‘Earth began to purge us too’: slam poet brings refugee voices to Glasgow
She heard them when she spoke to Rohingya refugees in Bangladesh, and when she met Syrians at a camp in Jordan: the identical cries of the dispossessed that rang throughout her personal childhood, when she escaped from Darfur.
Now, Sudanese-American poet Emtithal “Emi” Mahmoud – topped world champion on the 2015 Individual World Poetry Slam in Washington DC – is carrying the message of these voices to world leaders on the local weather summit in Scotland.
Her mission, she defined to Reuters, is “to just get the most vulnerable people’s voices into spaces where we’re not normally represented”.
“At 11 years old I saw my neighbour’s house crumble before my eyes,” she writes in her poem entitled ‘Di Baladna’, or ‘Our Land’ in Arabic, which she unveils on Monday on the COP 26 U.N. local weather summit in Glasgow.
“Our country was already locked in turmoil and now the earth began to purge us too,” it reads.
As a refugee herself and a goodwill ambassador for U.N. refugee company UNHCR, she has spoken to fellow refugees across the globe.
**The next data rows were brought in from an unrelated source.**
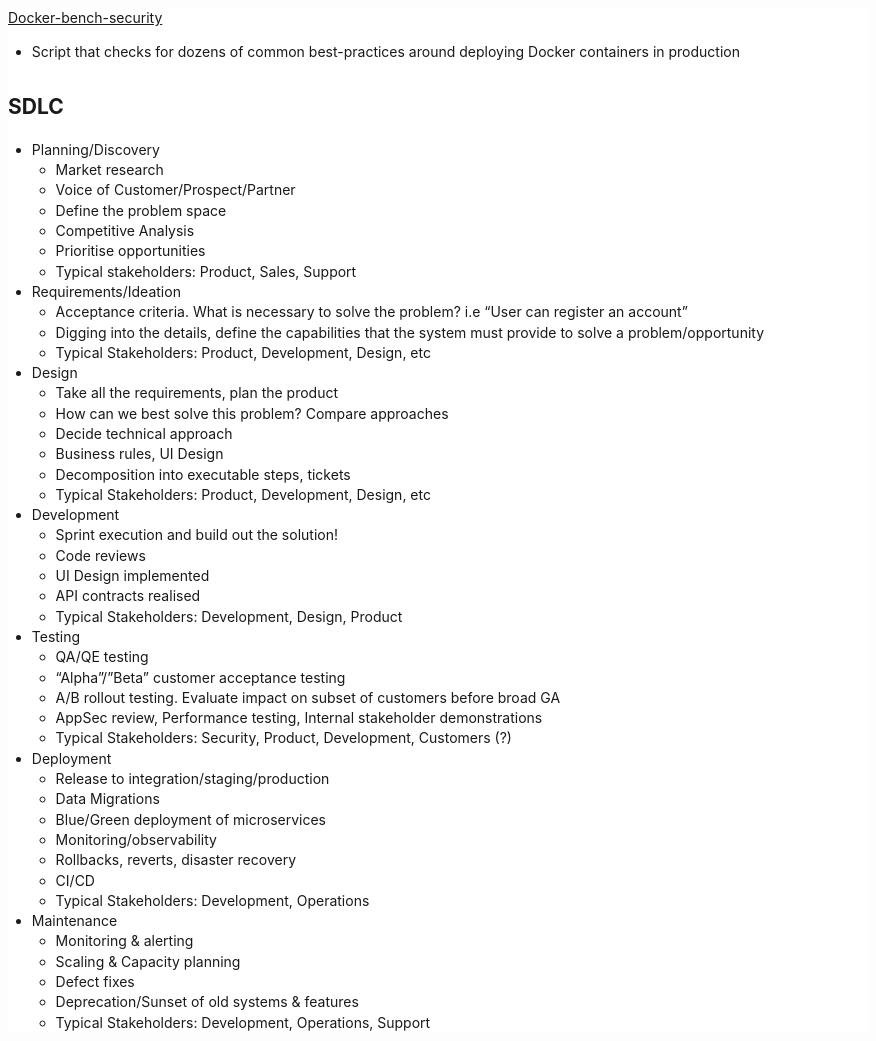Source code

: [Docker-bench-security](https://github.com/docker/docker-bench-security)

- Script that checks for dozens of common best-practices around deploying Docker containers in production

## SDLC

- Planning/Discovery
  - Market research
  - Voice of Customer/Prospect/Partner
  - Define the problem space
  - Competitive Analysis
  - Prioritise opportunities
  - Typical stakeholders: Product, Sales, Support
- Requirements/Ideation
  - Acceptance criteria. What is necessary to solve the problem? i.e “User can register an account”
  - Digging into the details, define the capabilities that the system must provide to solve a problem/opportunity
  - Typical Stakeholders: Product, Development, Design, etc
- Design
  - Take all the requirements, plan the product
  - How can we best solve this problem? Compare approaches
  - Decide technical approach
  - Business rules, UI Design
  - Decomposition into executable steps, tickets
  - Typical Stakeholders: Product, Development, Design, etc
- Development
  - Sprint execution and build out the solution!
  - Code reviews
  - UI Design implemented
  - API contracts realised
  - Typical Stakeholders: Development, Design, Product
- Testing
  - QA/QE testing
  - “Alpha”/”Beta” customer acceptance testing
  - A/B rollout testing. Evaluate impact on subset of customers before broad GA
  - AppSec review, Performance testing, Internal stakeholder demonstrations
  - Typical Stakeholders: Security, Product, Development, Customers (?)
- Deployment
  - Release to integration/staging/production
  - Data Migrations
  - Blue/Green deployment of microservices
  - Monitoring/observability
  - Rollbacks, reverts, disaster recovery
  - CI/CD
  - Typical Stakeholders: Development, Operations
- Maintenance
  - Monitoring & alerting
  - Scaling & Capacity planning
  - Defect fixes
  - Deprecation/Sunset of old systems & features
  - Typical Stakeholders: Development, Operations, Support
She noticed how a lot they’d in widespread.
“…You realise that the same vulnerabilities and issues and sensitivities and crises that we witnessed during the Darfur crisis are being repeated over and over,” she mentioned.
“I think I try to answer the question a little bit of how it is that we can bring everyone into the same cause that a lot of us are in right now.”
At COP26, she will probably be interesting for pressing motion but additionally highlighting the efforts refugees are already making to adapt to their habitats.
“Is the situation dire? Absolutely, yeah. But can it be changed? It can, and they’ve already changed it themselves. But that work can go to waste if we don’t support them sometime soon.”